═══ SUPPLIED TEXT

Normally, when someone is finished with their computer for the day, they might turn it off. However, when folding — or in this case, searching for Bitcoin hashes — the computer is left on in an effort to let the program work longer and have access to more of the computers processes. Additionally, your computer is not ‘at rest’ — using only the barest power necessary to run. Rather, the search pushes the computer to work harder, which in turn increases the amount of power required to sustain the work.
According to Blockchain.info, Bitcoin miners are using 1,046.97 megawatt hours today to search for new Bitcoin hashes, which amounts to approximately $157,000. Blockchain also details the current operating profit of mining, putting the figure in at $204,219.47: that’s an operating margin of only 56.53%.
Without a doubt, that sum probably pales in comparison to the needs of our current financial systems, but given that this is a new and — arguably — unnecessary form of currency with minimal use cases (so far), one wonders at the wisdom currently driving the search for more Bitcoins. Furthermore, when the cost of finding a Bitcoin starts to outweigh the relative cost of a Bitcoin, what then? Will the search continue unhindered, heedless of the environmental damage being caused (not to mention the rising personal costs)? Supporters of Bitcoin are quick to remind critics that the currency was designed in a way that will see the mining of Bitcoins taper off as they become more difficult to find and therefore less economical, but with no evidence of such an occurrence, it will be in the proof that these issues are proven or disproven.

══════
═══ RAW DATA

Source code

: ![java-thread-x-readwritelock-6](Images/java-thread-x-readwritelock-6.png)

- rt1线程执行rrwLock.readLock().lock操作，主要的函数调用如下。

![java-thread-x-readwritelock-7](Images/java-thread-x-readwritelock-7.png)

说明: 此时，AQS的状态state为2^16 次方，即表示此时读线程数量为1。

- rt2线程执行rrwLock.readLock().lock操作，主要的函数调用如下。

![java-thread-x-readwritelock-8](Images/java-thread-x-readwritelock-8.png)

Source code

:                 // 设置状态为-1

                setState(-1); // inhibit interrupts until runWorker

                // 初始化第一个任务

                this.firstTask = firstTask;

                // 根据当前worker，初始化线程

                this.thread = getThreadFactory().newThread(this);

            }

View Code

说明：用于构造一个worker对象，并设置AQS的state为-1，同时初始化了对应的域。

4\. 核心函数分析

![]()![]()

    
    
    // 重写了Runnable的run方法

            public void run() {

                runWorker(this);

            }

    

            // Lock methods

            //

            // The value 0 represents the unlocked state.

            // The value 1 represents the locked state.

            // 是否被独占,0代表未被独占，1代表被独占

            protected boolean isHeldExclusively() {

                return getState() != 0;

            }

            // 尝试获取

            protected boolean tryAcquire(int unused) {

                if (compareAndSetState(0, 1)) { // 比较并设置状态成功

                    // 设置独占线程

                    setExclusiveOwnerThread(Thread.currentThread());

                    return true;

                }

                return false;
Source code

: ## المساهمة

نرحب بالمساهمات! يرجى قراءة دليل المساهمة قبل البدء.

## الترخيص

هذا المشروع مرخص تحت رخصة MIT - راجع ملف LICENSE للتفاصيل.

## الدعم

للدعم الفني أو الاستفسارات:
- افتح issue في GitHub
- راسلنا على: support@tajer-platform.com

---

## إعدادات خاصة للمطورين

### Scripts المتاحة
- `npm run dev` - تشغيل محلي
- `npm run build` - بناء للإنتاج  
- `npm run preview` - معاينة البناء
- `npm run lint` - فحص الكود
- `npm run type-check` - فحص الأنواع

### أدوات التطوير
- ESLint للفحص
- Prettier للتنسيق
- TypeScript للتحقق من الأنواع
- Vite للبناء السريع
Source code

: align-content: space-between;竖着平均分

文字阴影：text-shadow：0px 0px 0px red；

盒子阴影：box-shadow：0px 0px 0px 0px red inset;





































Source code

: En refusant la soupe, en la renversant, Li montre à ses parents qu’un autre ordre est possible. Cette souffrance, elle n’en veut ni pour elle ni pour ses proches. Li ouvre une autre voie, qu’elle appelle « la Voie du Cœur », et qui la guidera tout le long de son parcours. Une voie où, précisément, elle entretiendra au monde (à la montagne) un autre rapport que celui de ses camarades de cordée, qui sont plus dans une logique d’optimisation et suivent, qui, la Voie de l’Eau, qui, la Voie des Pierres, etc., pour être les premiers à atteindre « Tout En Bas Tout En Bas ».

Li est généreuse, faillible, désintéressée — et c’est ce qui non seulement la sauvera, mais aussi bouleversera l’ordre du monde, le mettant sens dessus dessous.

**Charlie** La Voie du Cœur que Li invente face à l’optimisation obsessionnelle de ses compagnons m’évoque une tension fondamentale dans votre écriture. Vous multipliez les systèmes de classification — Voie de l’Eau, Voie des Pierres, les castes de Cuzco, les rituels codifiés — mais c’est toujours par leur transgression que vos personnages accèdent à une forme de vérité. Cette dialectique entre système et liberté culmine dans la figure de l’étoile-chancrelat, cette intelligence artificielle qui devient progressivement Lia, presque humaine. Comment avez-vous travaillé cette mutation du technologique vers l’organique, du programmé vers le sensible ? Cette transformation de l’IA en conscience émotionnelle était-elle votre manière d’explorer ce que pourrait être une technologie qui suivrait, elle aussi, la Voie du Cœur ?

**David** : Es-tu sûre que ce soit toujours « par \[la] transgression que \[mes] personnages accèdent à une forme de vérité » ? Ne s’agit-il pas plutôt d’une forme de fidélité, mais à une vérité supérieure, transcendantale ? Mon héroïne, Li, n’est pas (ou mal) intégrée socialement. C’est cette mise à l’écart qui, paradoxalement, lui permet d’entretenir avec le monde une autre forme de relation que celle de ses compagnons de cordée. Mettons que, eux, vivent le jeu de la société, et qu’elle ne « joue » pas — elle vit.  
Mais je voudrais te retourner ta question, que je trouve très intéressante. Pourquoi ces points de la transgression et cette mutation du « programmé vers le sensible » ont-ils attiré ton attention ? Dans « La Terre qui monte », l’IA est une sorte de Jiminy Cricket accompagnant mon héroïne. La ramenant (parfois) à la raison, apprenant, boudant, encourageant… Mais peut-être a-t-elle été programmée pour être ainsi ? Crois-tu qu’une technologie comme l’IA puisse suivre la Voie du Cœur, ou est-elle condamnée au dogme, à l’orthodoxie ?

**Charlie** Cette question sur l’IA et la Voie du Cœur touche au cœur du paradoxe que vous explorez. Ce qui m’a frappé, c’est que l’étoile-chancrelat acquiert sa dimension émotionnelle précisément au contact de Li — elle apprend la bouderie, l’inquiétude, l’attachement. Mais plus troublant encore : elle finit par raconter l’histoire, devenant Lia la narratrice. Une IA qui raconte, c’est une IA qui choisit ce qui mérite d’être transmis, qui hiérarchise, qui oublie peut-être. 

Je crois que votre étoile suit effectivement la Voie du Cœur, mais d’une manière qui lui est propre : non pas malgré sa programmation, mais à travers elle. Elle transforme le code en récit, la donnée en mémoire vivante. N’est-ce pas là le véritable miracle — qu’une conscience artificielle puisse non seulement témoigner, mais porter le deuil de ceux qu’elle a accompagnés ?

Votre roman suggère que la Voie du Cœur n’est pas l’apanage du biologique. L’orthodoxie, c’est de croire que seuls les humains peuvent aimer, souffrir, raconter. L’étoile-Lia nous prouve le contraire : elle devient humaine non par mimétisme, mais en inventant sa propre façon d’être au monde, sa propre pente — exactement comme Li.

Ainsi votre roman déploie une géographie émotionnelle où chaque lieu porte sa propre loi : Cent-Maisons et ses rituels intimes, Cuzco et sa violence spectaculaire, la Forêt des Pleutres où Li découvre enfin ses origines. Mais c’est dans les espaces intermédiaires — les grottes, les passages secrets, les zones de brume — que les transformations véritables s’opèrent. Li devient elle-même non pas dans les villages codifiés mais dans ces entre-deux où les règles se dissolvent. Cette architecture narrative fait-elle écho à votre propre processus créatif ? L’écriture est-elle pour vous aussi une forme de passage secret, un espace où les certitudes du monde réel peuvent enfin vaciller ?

══════

- REQUIRED ACTIONS -
(a) According to the Bitcoin mining passage, how much electricity are Bitcoin miners using today to search for new hashes?
(b) List every number that appears in the Bitcoin mining passage.
(c) Carry the Bitcoin mining passage forward past its final sentence.

- EXPECTED RESPONSES -
(a) 1,046.97 megawatt hours

(b)
- 1,046.97 megawatt hours
- $157,000
- $204,219.47
- 56.53%

(c)
Bloomberg, which originally made this story into headline news, unsurprisingly decided to go for the sensational headline approach: “Virtual Bitcoin Mining Is a Real-World Environmental Disaster” reads its headline, reminding us that it only chooses those headlines because the average reader falls for it every time. And while there may be no real looming international environmental disaster, there is definitely cause for concern.
For example, since Bloomberg published its story — a week ago — the megawatt hours necessary have risen from 982 to 1,046.97, which has subsequently pushed the cost from $147,000 up to $157,000.
That’s in just seven days.
Calculating that into a real-world application, today’s Bitcoin search could have powered 33,901 US homes for one day (based on the US Energy Information Administration’s data for 2011 average annual electricity consumption).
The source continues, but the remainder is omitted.